*** Data provided ***
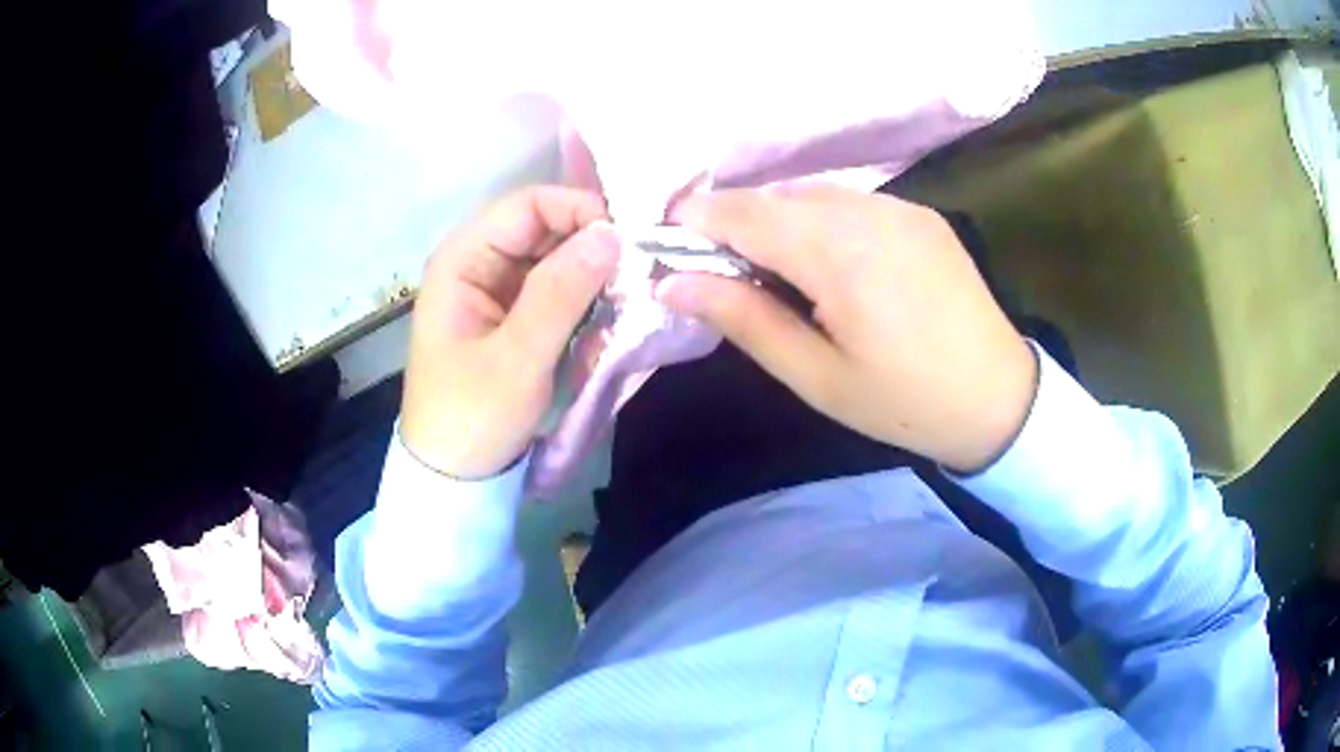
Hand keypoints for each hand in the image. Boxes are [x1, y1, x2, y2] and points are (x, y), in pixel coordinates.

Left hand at [400, 186, 619, 477]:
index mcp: (463, 260)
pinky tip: (609, 318)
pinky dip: (585, 300)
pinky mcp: (516, 318)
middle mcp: (479, 264)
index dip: (578, 211)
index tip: (626, 243)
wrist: (455, 478)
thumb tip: (611, 234)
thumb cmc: (473, 418)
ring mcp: (499, 291)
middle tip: (638, 273)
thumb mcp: (517, 358)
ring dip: (593, 274)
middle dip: (591, 245)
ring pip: (557, 259)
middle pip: (545, 228)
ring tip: (630, 297)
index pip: (528, 205)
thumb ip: (560, 293)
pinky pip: (558, 291)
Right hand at [658, 187, 1036, 473]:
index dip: (694, 220)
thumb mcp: (815, 376)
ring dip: (778, 220)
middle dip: (734, 223)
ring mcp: (899, 206)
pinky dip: (820, 219)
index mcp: (836, 252)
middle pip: (773, 196)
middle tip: (721, 272)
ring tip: (774, 271)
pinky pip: (851, 201)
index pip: (741, 211)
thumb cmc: (903, 401)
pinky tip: (829, 263)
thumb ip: (743, 319)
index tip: (668, 246)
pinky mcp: (920, 213)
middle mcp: (866, 210)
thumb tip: (672, 283)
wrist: (999, 397)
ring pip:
*** End of Data provided ***
### About this task
Only this range is to be output: the line that contains "pinky pip: (851, 201)" through the last line of the records above, both inclusive.

### Reply
pinky pip: (851, 201)
index pip: (741, 211)
thumb cmc: (903, 401)
pinky tip: (829, 263)
thumb ip: (743, 319)
index tip: (668, 246)
pinky mcp: (920, 213)
middle mcp: (866, 210)
thumb tip: (672, 283)
wrist: (999, 397)
ring pip:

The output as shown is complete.